Titta Di Girolamo ha commesso un errore, ha sbagliato. E noi lo incontriamo in un elegante albergo svizzero, tra raffinate signore, giovani e belle cameriere, ricchi uomini d'affari, giornali, sigari, sigarette (molte, troppe) e tappezzerie e arredi di ricercato stile liberty. Titta Di Girolamo è fermo, è immobile. Lo si scoprirà prigioniero di una situazione che lo isola e lo blocca da 10 anni. Titta Di Girolamo ha disimparato ad usare l'immaginazione, non sa sognare, non sa interessarsi alla vita perchè lui, di vita, non ne ha più.
Movimenti lenti, interminabili e densi silenzi tra una battuta e l'altra, domande a cui non si risponde (perchè le risposte non servono o, più probabilmente, non esistono), persone che scorrono attorno senza mai entrare dentro. E' ormai un automa Titta, sofisticato e quasi borioso, solo apparentemente per scelta, in realtà per costrizione.
Il film è qui. Tutto si concentra nel suo protagonista, parlano sguardi e silenzi, e le parole, quando arrivano, atterriscono, tolgono il fiato e impongono esclusiva riverenza.
Verso la metà della storia, che si dispiega capricciosa e sostenuta ai nostri occhi, facendosi desiderare, imponendoci quasi di supplicarla di farci capire meglio cosa sia successo a quest'uomo così enigmatico e impenetrabile, qualcosa si muove. Titta farà uso della sua volontà per alterare il proprio stato di cose, per dare una svolta alla propria vita, per scongelarla dall'immobilità che gli è stata imposta. Una volontà che altro non è che una delle tante conseguenze dell'amore.
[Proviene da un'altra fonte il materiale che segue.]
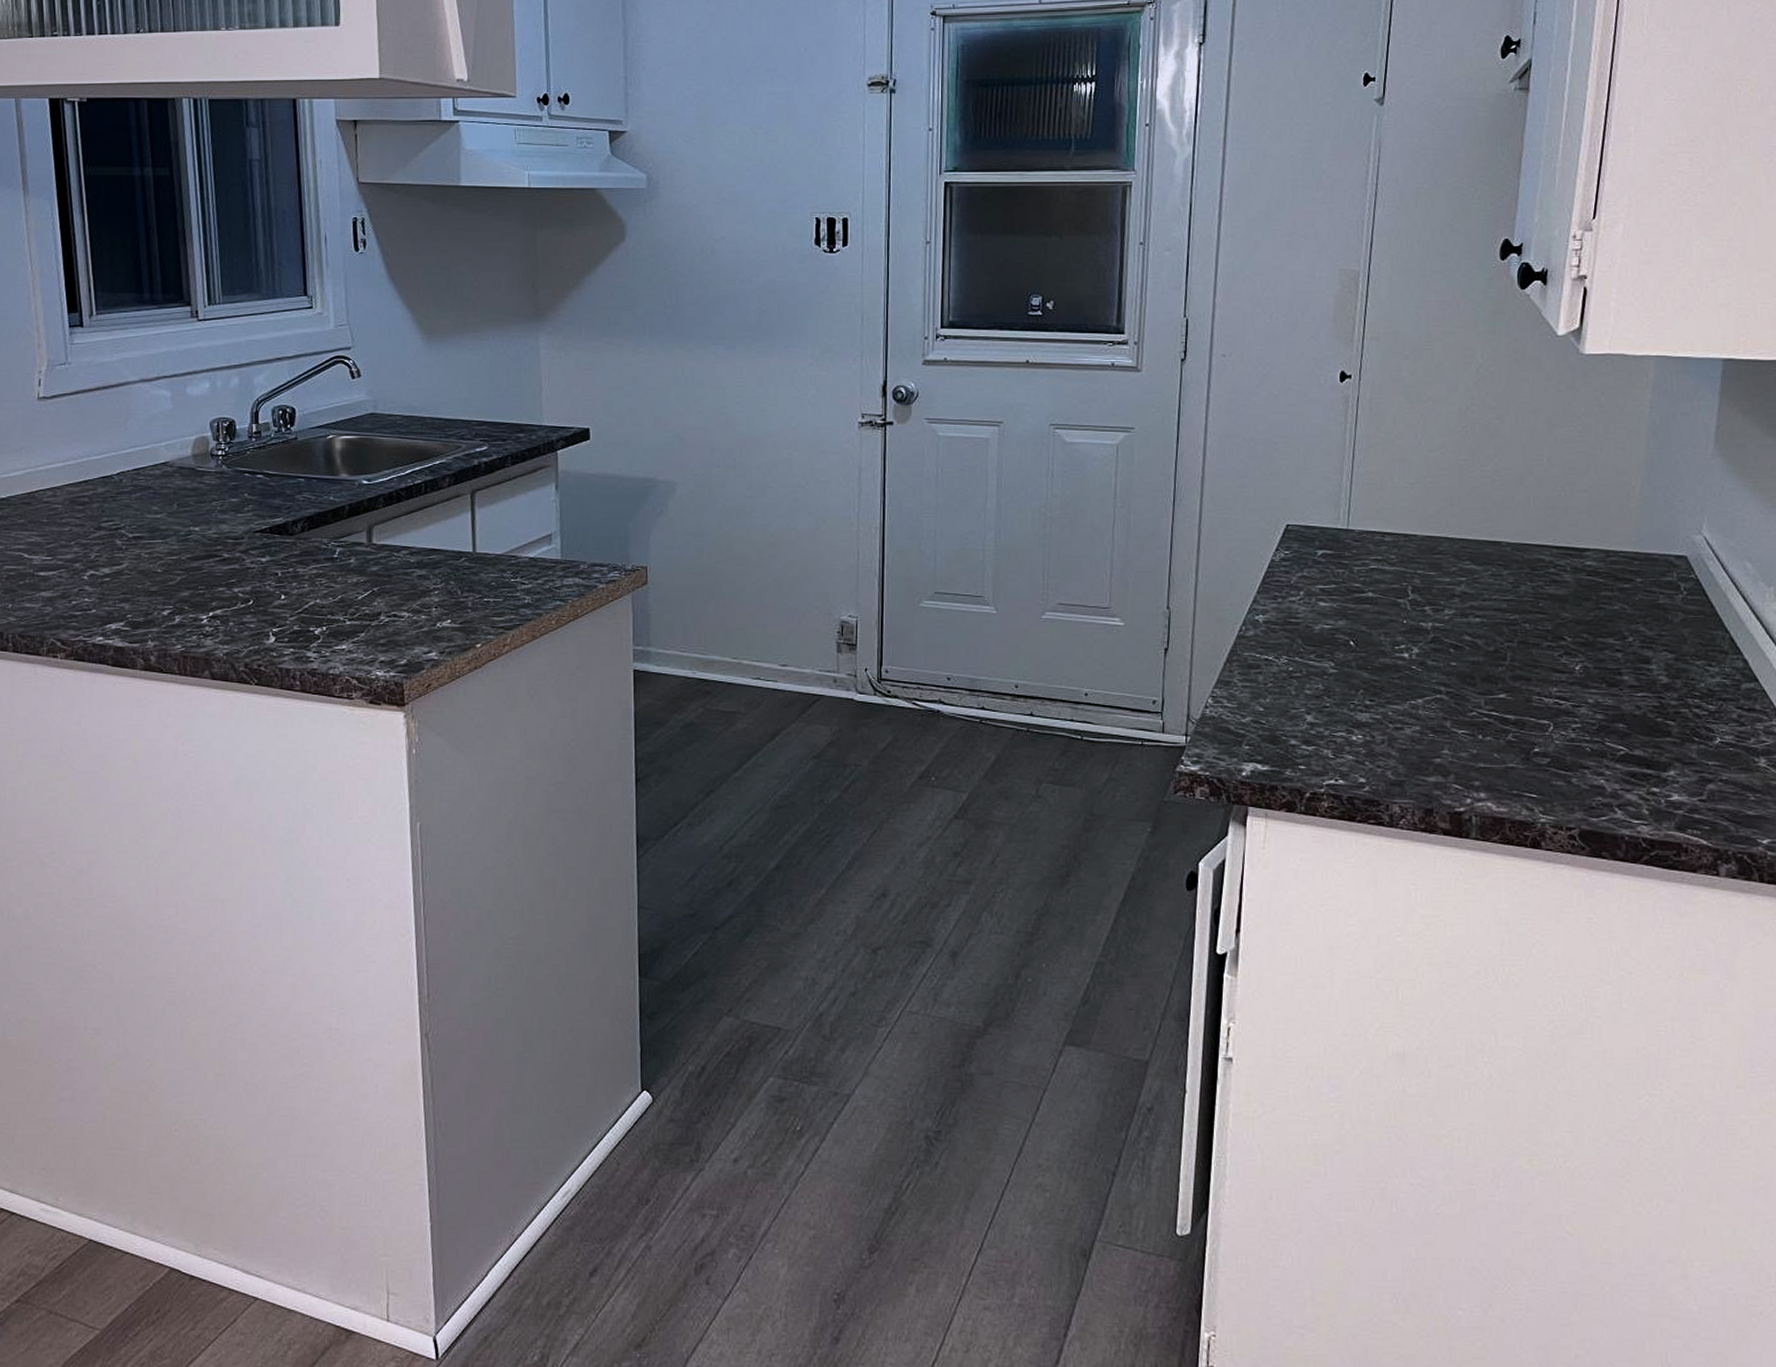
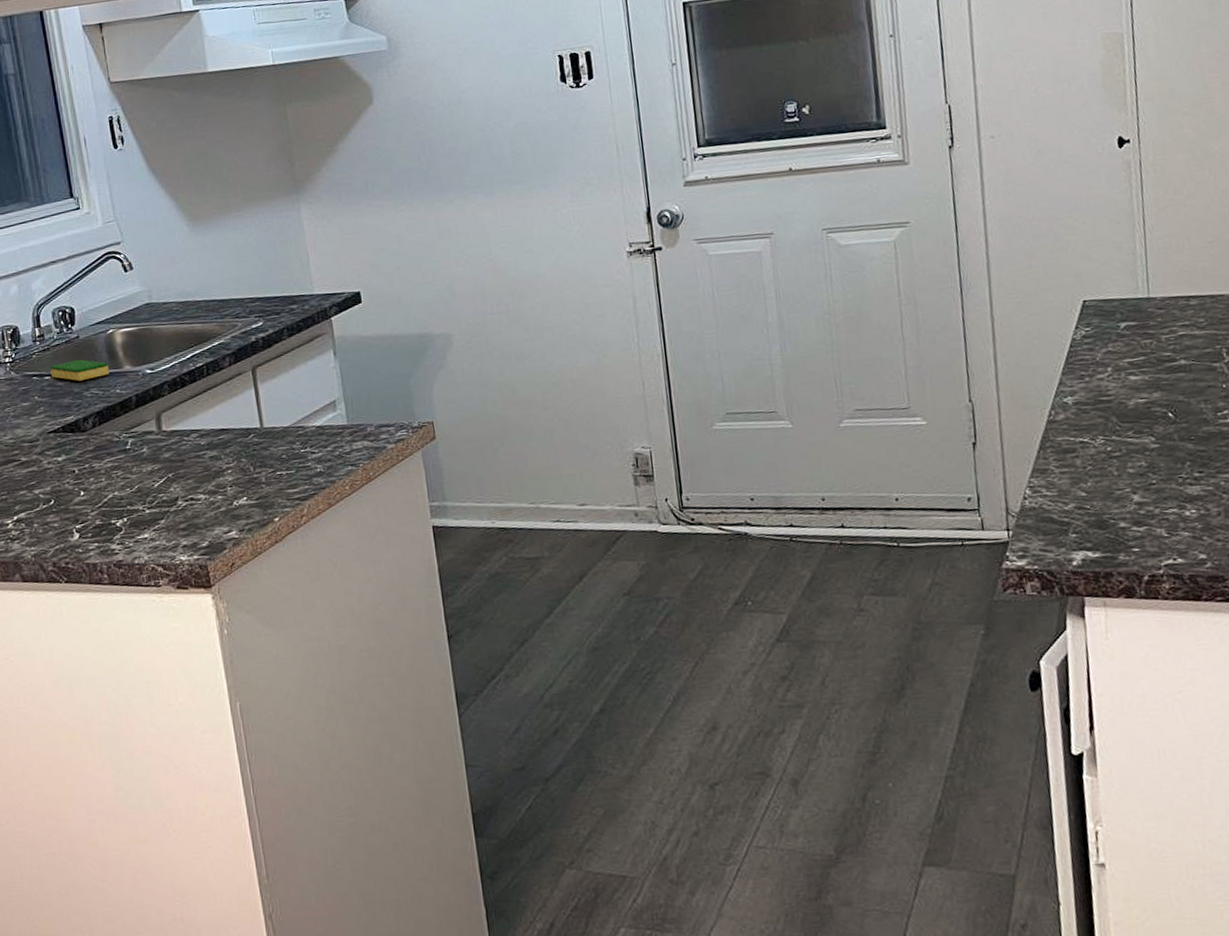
dish sponge: none [263,462,325,484] -> present [50,359,109,382]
Grandissima l'interpretazione di Toni Servillo, efficace e notevole la fotografia e l'uso della macchina da presa, che gira e rigira attorno al protagonista, esplorandolo da ogni angolo e rendendo in maniera esaustiva la difficoltà di capirlo, di entrare nel suo intimo. Ottima la musica, che in una pressochè totale assenza di qualsiasi tipo di stupido motivetto pop o d'atmosfera, diventa assoluta, nella continua alternanza tra il silenzio e l'utilizzo di coinvolgenti sottofondi elettronici strumentali, pulsanti e penetranti, all'insegna di un imperante minimalismo, un gusto per l'essenziale, per la musica ambient (in alcuni tratti mi ha ricordato lo stile di certe composizioni di Brian Eno) che diventa un punto di indiscutibile forza.